MacroBase is a fast data system built to explore the fast data principles above. We looked at an early version of MacroBase on The Morning Paper last March. MacroBase has since generalized from the single analytics workflow used as the basis for the initial exploration.

MacroBase provides a set of composable, streaming dataflow operators designed to prioritize attention. These operators perform tasks including feature extraction, supervised and unsupervised classification, explanation and summarization.

MacroBase is based on a dataflow model, and takes advantage of underlying dataflow engines instead of reinventing the wheel there.

Although MacroBase’s core computational primitives continue to evolve, we have found that expressing them via a dataflow computation model is useful. Many developers of recent specialized analytics engines expended considerable effort devising new techniques for scheduling, partitioning, and scaling their specialized analytics only to see most performance gains recouped (or even surpassed) by traditional dataflow-oriented engines.

When it comes to prioritizing output MacroBase allows users to highlight highlight fields of interest within inputs as either key performance metrics, or as important explanatory attributes. MacroBase then outputs a set of explanations regarding correlated behaviors within the selected metrics. There are some similarities here to DBSherlock that we looked at last year, although that starts with the user highlighting an anomalous region of interest.

Looking forward, we believe current practice in high-volume error explanation and diagnosis is especially ripe for improvement.

MacroBase supports fast iteration by allowing users to interact at three different levels. A point-and-click interface allows a user to specify a source from which to ingest data, identify the key attributes as above, and see explanations in the form of combinations of attributes correlated with abnormal metrics.
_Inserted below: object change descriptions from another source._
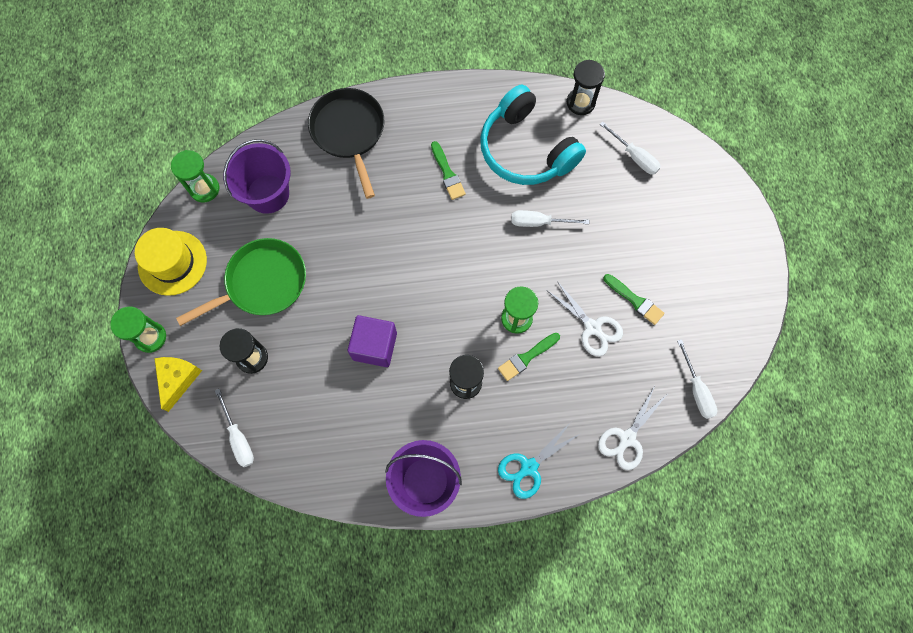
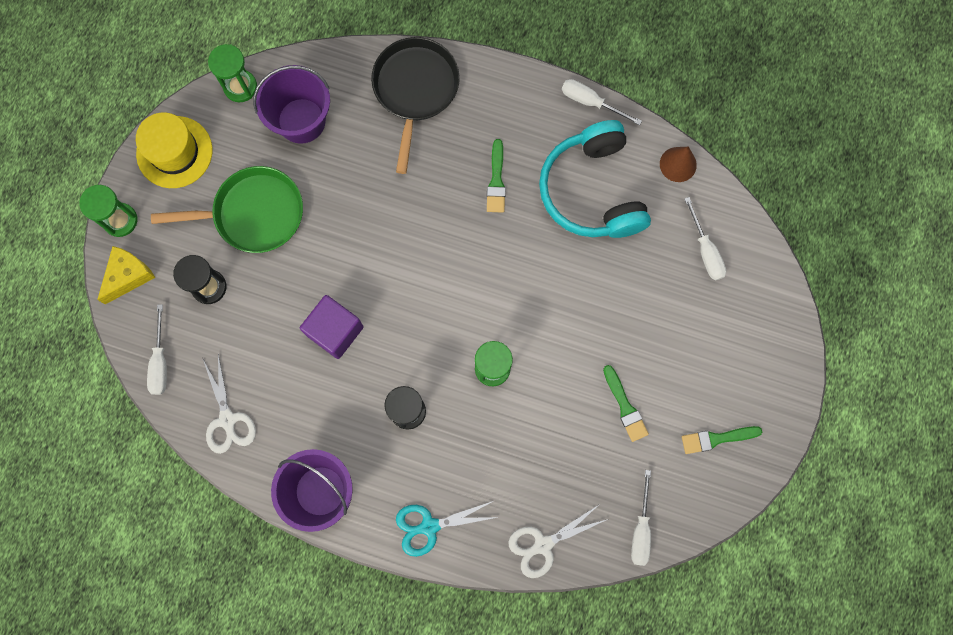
camera: 25 degrees right, 5 degrees up
green brush [498,333,560,381] -> green brush moved to [682,426,762,454]
white screwdriver [511,210,589,227] -> white screwdriver moved to [562,79,642,125]
white scissors [546,281,623,356] -> white scissors moved to [203,354,256,454]
black hourglass [567,60,605,115] -> brown cone [660,147,697,182]

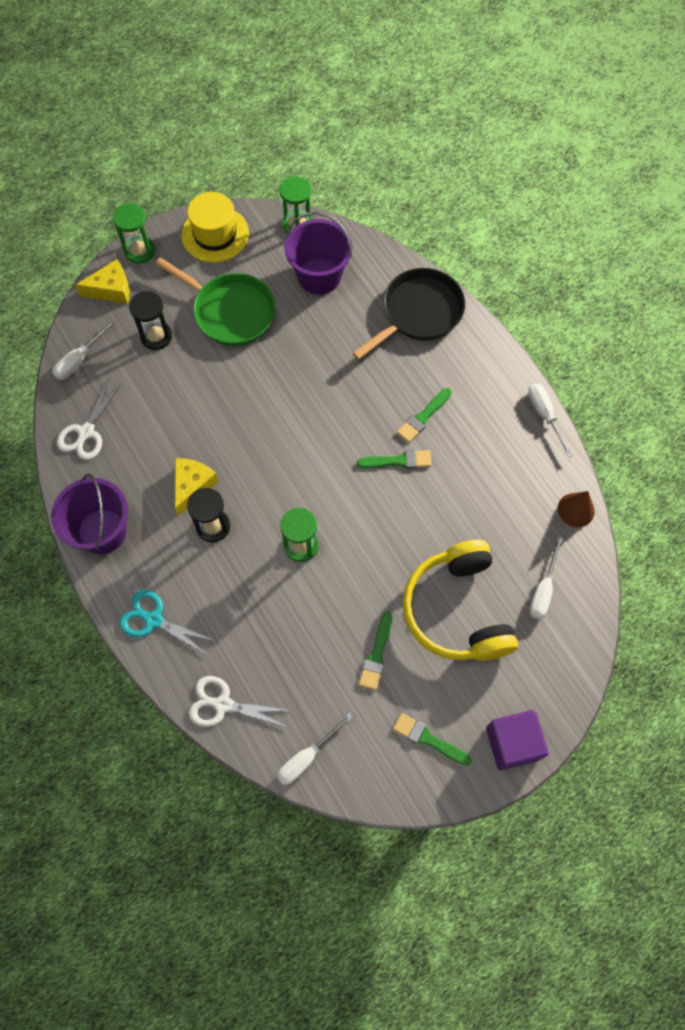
camera: 40 degrees right, 10 degrees down
purple cube [300,295,364,359] -> purple cube moved to [486,710,549,770]
turquoise headphones [539,120,651,238] -> none
none -> yellow cheese [175,458,219,516]
none -> green brush [357,450,432,469]
none -> yellow headphones [403,540,518,661]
At the next level down, users can use Java to configure custom pipelines and incorporate domain-specific logic. Finally, at the lowest level of the system users can implement new analytics operators.

The prioritized computation pieces of MacroBase look to be especially exciting, though what we mostly get here is a teaser for information to be expounded in more depth in a forthcoming SIGMOD 2017 paper.

Bailis et al. found that the most accurate techniques were often too slow for MacroBase use cases – for example, an initial prototype explanation operator became too slow even at 100K point datasets. Drawing on their database systems pedigree, the authors are not afraid to challenge the status quo:

Applying classical systems techniques – including predicate pushdown, incremental memorization, partial materialization, cardinality estimation, approximate query processing, and shared scans — has accelerated common operations in MacroBase. Per the principle of prioritizing computation, by focusing on the end results of the computation, we can avoid a great deal of unnecessary work…. Stacked end-to-end, the several order-of-magnitude speedups we have achieved via the above techniques enable analysis over larger datasets (e.g., response times reduced from hours to seconds).

There’s plenty more interesting material in the paper itself, but space precludes me from covering it all. If this has piqued your interest at all, it’s well worth reading the full paper. I’ll leave you with the following concluding remark from the authors:

We view MacroBase as a concrete instantiation of a larger trend towards systems that not only train models but also enable end-to-end data product development and model deployment; solely addressing model training ignores both the end-to-end needs of users and opportunities for optimization throughout the analysis pipeline.